UMKS nie ma już szans na uniknięcie bezpośredniej walki o utrzymanie na zapleczu ekstraklasy, o które po rundzie zasadniczej zagra sześć ostatnich zespołów. Kielczanie zajmują 15, przedostatnie miejsce w ligowej tabeli, ale przed decydującą o pozostaniu w pierwszej lidze fazie play-out, chcą wygrać jeszcze kilka spotkań. Taką realną szansę mają już dzisiaj, gdyż do Kielc przyjeżdża mający na koncie tylko cztery punkty więcej AZS Radex Szczecin. – Pierwszego meczu w Szczecinie (UMKS przegrał 74:82 przyp.red) żałujemy najbardziej ze wszystkich dotychczasowych pojedynków – mówi szkoleniowiec UMKS, Rafał Gil.

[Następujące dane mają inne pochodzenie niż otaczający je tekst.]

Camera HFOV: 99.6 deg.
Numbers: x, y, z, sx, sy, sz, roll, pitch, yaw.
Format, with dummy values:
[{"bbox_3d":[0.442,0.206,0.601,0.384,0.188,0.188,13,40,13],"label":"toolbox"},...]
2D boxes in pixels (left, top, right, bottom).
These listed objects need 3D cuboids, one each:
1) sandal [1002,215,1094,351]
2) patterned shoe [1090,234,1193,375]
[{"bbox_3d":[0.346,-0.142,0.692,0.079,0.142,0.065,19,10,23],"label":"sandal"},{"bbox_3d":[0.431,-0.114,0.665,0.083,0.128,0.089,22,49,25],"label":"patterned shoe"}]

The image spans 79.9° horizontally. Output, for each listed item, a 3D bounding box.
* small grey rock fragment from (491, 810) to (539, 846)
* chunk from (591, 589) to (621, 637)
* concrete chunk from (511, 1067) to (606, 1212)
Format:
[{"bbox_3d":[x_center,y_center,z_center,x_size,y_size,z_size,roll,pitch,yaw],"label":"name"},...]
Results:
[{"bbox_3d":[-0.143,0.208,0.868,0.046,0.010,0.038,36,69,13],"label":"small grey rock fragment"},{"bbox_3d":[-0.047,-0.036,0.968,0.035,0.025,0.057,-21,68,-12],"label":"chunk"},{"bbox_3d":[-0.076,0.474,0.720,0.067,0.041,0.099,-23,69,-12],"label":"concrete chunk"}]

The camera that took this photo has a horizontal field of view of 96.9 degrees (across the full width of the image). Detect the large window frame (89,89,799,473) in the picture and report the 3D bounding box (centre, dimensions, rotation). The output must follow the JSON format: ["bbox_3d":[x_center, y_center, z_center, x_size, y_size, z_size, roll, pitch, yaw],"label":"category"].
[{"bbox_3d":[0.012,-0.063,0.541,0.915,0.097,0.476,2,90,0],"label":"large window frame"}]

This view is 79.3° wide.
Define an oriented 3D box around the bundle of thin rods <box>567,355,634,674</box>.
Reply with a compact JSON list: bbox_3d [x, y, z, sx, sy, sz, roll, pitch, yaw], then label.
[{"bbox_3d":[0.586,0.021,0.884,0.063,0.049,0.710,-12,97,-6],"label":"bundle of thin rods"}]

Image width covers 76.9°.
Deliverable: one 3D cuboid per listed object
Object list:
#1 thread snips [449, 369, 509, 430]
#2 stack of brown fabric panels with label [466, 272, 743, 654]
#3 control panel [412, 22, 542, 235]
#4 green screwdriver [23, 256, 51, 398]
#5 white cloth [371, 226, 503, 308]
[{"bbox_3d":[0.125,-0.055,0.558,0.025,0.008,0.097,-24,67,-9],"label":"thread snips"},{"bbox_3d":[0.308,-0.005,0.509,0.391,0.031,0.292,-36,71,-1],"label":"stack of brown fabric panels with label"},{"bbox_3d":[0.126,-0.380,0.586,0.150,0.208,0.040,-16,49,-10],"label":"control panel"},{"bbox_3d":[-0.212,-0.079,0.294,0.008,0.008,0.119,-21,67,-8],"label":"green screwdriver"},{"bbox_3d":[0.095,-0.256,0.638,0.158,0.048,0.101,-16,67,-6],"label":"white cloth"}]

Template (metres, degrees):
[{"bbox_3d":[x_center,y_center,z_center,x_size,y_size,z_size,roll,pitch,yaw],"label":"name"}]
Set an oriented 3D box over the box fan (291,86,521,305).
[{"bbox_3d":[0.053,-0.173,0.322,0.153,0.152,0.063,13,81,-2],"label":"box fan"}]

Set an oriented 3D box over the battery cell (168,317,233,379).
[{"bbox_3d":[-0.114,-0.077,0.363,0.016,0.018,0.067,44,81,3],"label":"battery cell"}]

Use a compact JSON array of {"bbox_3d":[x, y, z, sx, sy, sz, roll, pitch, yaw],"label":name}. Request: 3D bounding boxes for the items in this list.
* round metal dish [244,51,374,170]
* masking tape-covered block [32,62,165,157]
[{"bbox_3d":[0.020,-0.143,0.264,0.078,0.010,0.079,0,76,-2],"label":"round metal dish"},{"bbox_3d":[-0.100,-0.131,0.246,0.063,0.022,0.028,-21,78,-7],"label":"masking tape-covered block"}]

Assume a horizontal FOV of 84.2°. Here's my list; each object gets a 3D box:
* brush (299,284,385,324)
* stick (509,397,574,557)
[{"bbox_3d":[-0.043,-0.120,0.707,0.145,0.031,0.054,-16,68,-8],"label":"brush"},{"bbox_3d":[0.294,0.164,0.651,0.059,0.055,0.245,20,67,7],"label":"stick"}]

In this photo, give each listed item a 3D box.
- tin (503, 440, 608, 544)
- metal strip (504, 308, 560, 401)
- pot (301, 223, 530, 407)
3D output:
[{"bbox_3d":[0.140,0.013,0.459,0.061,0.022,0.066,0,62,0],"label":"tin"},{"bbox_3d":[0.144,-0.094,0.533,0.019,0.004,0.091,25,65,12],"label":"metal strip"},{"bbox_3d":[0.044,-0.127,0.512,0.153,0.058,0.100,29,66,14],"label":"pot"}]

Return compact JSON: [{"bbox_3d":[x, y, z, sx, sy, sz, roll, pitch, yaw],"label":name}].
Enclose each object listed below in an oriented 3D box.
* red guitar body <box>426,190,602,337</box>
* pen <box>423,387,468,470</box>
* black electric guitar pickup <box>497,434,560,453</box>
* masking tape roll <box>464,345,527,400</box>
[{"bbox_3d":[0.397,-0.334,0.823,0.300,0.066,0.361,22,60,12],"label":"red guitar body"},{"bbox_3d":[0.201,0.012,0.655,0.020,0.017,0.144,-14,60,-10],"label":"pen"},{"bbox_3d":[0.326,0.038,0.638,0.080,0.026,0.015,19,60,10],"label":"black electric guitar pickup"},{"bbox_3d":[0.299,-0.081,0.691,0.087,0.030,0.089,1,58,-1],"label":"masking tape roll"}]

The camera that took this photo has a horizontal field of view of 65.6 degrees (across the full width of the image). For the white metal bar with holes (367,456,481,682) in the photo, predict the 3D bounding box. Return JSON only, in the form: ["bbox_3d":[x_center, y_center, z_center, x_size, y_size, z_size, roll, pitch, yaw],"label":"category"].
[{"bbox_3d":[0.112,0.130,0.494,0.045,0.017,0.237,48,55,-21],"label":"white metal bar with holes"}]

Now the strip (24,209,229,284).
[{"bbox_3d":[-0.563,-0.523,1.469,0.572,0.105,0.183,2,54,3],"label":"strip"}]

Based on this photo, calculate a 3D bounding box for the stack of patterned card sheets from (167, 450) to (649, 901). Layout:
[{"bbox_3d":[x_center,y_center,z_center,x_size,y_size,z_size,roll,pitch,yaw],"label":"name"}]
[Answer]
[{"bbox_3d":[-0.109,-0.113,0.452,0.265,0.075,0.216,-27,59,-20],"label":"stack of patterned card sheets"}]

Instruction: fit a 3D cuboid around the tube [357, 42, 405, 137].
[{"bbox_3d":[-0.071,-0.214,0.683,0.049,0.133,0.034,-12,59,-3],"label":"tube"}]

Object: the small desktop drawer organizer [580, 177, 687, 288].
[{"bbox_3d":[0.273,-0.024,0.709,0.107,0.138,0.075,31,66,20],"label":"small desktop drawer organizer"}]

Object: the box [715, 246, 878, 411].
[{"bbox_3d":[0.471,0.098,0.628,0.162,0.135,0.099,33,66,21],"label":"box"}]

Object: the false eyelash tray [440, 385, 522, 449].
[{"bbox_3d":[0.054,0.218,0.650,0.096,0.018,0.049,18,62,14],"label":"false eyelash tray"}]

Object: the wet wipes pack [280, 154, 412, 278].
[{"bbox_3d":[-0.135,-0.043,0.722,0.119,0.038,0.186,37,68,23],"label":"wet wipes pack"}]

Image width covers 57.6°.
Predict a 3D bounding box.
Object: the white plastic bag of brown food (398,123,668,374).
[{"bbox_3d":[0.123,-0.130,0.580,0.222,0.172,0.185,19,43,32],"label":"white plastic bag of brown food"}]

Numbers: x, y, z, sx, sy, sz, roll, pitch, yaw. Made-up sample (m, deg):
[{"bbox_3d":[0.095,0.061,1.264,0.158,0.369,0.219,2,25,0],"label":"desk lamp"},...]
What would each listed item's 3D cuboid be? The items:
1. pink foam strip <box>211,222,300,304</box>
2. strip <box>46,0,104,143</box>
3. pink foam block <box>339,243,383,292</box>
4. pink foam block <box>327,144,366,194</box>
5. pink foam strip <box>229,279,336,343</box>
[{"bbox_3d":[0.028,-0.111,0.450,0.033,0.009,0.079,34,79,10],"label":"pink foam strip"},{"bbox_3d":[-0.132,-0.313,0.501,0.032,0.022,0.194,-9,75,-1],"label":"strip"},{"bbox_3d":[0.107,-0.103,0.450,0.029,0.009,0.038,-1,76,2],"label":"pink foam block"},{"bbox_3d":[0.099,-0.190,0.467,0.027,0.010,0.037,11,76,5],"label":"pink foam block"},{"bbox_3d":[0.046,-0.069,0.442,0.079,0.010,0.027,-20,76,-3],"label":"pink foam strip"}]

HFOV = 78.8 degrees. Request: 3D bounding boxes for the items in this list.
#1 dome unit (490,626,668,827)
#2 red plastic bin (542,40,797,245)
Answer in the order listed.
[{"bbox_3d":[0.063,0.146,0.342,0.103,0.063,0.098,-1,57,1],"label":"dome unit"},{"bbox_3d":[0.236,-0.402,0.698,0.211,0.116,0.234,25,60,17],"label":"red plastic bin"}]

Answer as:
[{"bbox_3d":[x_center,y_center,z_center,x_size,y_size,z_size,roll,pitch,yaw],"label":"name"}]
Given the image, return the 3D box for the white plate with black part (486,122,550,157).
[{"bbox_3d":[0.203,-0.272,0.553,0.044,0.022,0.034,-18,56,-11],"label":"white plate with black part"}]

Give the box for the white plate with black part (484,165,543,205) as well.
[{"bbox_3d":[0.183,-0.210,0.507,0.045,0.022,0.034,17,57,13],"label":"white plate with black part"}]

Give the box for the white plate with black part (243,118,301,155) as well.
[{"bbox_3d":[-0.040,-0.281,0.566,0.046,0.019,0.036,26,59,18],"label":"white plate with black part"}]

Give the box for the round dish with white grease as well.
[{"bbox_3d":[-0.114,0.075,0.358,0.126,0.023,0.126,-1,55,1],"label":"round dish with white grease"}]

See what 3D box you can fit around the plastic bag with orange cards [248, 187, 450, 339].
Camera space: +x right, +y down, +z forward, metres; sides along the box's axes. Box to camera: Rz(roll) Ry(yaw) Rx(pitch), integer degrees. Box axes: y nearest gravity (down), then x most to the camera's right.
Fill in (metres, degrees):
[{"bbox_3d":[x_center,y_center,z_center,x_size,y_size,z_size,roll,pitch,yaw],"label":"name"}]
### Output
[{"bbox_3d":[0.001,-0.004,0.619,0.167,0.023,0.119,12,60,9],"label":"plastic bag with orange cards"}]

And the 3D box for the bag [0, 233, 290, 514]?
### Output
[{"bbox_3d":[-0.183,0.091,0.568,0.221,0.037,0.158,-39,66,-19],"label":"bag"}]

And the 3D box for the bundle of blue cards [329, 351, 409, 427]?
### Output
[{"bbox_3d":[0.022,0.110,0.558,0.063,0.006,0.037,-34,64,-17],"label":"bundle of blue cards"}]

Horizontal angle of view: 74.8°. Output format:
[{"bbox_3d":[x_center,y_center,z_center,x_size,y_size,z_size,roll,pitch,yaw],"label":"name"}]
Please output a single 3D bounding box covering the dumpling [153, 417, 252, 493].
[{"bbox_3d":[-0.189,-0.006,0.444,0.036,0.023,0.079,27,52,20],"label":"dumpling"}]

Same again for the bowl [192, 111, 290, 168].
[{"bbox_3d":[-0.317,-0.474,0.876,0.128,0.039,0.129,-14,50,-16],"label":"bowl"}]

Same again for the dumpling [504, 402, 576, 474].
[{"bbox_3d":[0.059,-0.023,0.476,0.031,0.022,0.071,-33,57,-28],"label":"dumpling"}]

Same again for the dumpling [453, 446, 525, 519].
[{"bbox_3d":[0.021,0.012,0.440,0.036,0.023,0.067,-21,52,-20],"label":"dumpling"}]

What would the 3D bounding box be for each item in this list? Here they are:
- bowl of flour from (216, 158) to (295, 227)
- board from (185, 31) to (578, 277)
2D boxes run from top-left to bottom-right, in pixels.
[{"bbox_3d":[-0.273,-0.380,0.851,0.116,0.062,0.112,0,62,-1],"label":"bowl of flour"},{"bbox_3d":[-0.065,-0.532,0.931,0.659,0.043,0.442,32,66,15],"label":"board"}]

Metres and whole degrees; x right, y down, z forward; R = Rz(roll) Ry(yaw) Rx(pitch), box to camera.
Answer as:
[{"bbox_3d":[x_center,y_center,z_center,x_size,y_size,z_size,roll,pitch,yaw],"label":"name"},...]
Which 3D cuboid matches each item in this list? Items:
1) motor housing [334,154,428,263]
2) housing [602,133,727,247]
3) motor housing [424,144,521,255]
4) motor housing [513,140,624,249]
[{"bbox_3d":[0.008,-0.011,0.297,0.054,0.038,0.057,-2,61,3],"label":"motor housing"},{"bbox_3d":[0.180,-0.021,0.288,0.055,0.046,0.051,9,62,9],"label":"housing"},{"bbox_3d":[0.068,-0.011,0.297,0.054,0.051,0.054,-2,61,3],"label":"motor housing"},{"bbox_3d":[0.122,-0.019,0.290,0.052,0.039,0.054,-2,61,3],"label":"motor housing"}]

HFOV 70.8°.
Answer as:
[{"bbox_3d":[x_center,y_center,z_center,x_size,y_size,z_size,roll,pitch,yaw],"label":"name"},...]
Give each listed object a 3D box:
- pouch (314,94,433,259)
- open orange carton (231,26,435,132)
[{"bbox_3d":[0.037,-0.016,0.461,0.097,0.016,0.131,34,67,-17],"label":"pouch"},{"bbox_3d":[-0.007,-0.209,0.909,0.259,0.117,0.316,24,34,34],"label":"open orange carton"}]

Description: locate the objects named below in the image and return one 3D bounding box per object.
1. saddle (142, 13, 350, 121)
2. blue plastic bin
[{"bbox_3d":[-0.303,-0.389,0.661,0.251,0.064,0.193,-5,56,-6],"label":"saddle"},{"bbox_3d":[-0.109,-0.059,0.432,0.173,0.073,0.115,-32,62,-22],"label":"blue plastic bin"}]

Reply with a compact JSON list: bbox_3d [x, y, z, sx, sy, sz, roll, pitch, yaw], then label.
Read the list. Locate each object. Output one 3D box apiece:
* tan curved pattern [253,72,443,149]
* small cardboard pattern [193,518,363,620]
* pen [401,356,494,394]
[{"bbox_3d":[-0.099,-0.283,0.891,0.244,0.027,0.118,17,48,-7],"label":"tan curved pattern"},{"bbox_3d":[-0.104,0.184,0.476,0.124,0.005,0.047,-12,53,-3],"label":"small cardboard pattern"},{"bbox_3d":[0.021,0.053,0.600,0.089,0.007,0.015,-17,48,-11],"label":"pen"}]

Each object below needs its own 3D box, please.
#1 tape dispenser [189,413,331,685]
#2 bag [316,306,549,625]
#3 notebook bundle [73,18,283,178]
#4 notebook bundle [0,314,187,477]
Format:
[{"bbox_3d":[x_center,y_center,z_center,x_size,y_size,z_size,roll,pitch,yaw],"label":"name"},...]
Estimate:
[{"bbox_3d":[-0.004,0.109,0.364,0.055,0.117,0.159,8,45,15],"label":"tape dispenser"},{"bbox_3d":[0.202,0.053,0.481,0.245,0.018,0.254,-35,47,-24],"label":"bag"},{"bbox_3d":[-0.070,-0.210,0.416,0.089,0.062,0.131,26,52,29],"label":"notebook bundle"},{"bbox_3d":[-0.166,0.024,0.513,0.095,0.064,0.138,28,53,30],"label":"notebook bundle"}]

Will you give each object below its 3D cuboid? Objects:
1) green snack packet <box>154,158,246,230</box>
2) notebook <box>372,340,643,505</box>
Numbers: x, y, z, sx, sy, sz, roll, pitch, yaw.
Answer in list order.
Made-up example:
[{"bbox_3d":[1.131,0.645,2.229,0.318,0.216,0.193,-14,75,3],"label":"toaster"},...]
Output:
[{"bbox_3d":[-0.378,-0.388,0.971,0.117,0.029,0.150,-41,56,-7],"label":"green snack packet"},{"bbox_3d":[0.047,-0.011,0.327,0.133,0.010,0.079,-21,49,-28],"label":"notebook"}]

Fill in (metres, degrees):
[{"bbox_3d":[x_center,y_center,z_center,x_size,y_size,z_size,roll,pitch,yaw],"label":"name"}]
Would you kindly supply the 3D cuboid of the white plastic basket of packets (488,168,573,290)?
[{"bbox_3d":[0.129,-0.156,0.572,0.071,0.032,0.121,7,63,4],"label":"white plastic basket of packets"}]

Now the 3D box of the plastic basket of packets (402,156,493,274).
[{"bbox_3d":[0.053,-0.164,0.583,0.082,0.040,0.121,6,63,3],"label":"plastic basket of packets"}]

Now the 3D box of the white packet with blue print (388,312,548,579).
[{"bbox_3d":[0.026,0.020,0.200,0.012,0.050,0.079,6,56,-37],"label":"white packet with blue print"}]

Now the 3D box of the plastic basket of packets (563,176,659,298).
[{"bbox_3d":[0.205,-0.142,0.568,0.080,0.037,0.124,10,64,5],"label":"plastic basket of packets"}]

W ostatniej kolejce jego zespół przegrał na terenie jednego z faworytów ligi, Polskiego Cukru Toruń, ale postawa beniaminka pierwszej ligi w pierwszej połowie (przegranej tylko 40:47) mogła napawać optymizmem. – Musimy zagrać przez cały mecz tak samo konsekwentnie w ataku, jak w pierwszej połowie w Toruniu i powstrzymać ich motor napędowy w postaci Łukasza Pacochy. Wtedy jest duża szansa na zwycięstwo. Ciężkie treniningi w poprzednim tygodniu stosowaliśmy właśnie po to, żeby w tym meczu były widoczne ich efekty – dodaje Gil.
W jego zespole nikt nie narzeka na urazy. Początek spotkania w hali przy ulicy Żytniej o godzinie 19:45. Do każdego zakupionego biletu na to spotkanie, kielecki klub dołącza w prezencie kalendarz klubowy na 2013 rok.